Abstract

Decentralized sanitary wastewater treatment has become a viable and sustainable alternative, especially for developing countries and small communities. Besides, effluents may present variations in chemical oxygen demand (COD), biochemical oxygen demand (BOD) and total nitrogen values. This study describes the feasibility of using a pilot upflow anaerobic sludge blanket (UASB) reactor to treat wastewater with different organic loads (COD), using black water (BW) and sanitary wastewater, in addition to its potential for preserving nutrients for later recovery and/or reuse.

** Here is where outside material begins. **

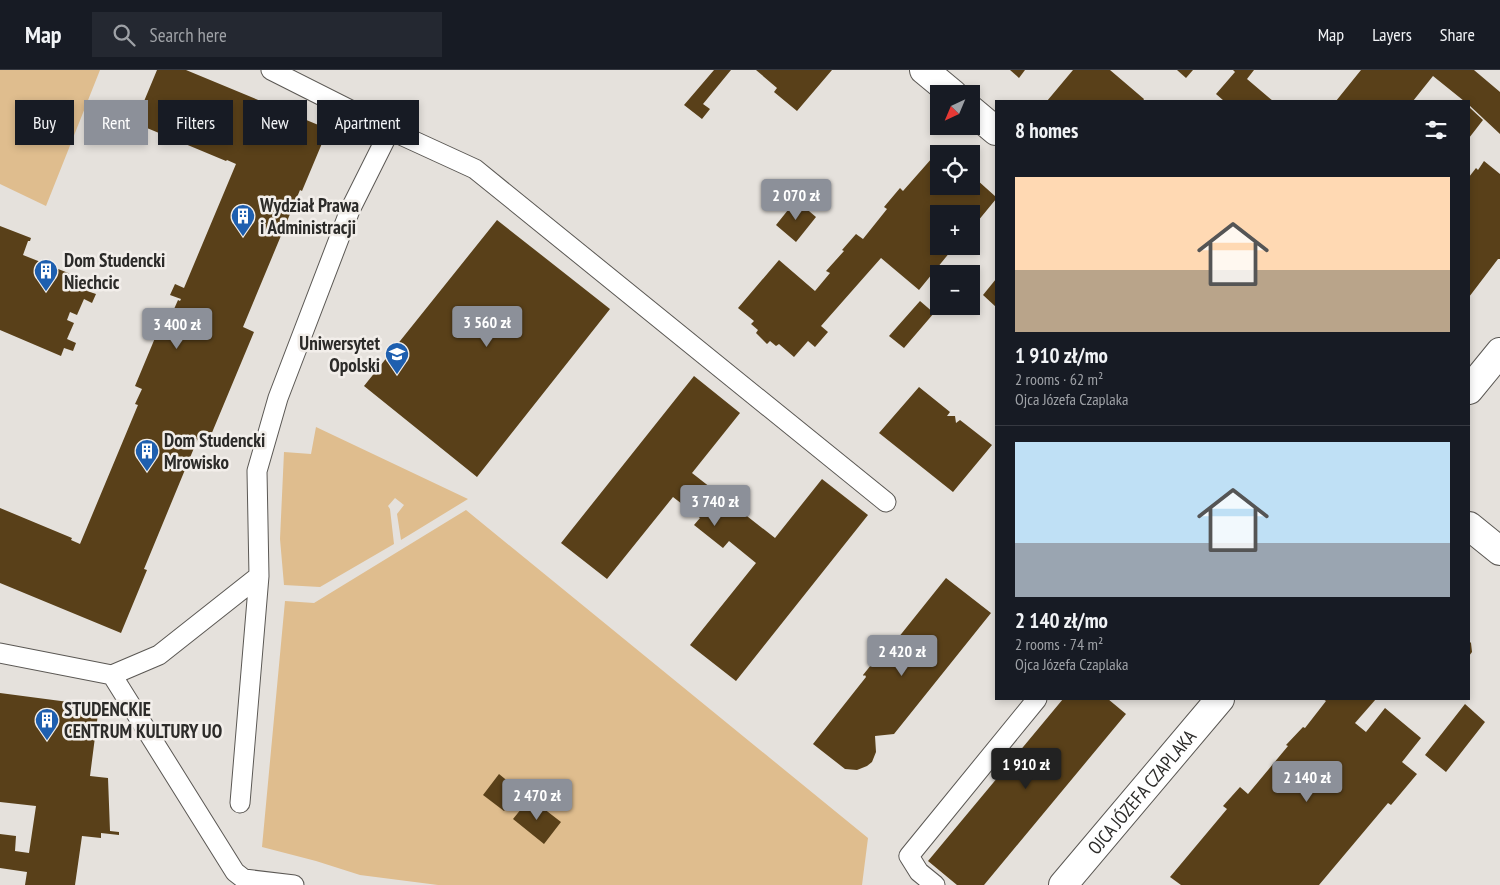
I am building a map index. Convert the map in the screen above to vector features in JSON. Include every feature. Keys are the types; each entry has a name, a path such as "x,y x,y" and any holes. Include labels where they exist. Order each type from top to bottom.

The UASB reactor was operated continuously for 95 weeks, with a hydraulic retention time of 3 days. In Phase 1, the reactor treated simulated BW and achieved 77% CODtotal removal. In Phase 2, treating only sanitary wastewater, the CODtotal removal efficiency was 60%. Phase 3 treated simulated BW again, and CODtotal removal efficiency was somewhat higher than in Phase 1, reaching 81%. In Phase 3, the removal of pathogens was also evaluated: the efficiency was 1.96 log for Escherichia coli and 2.13 log for total coliforms. The UASB reactor was able to withstand large variations in the organic loading rate (0.09–1.49 kg COD m−3 d−1), in continuous operation mode, maintaining a stable organic matter removal.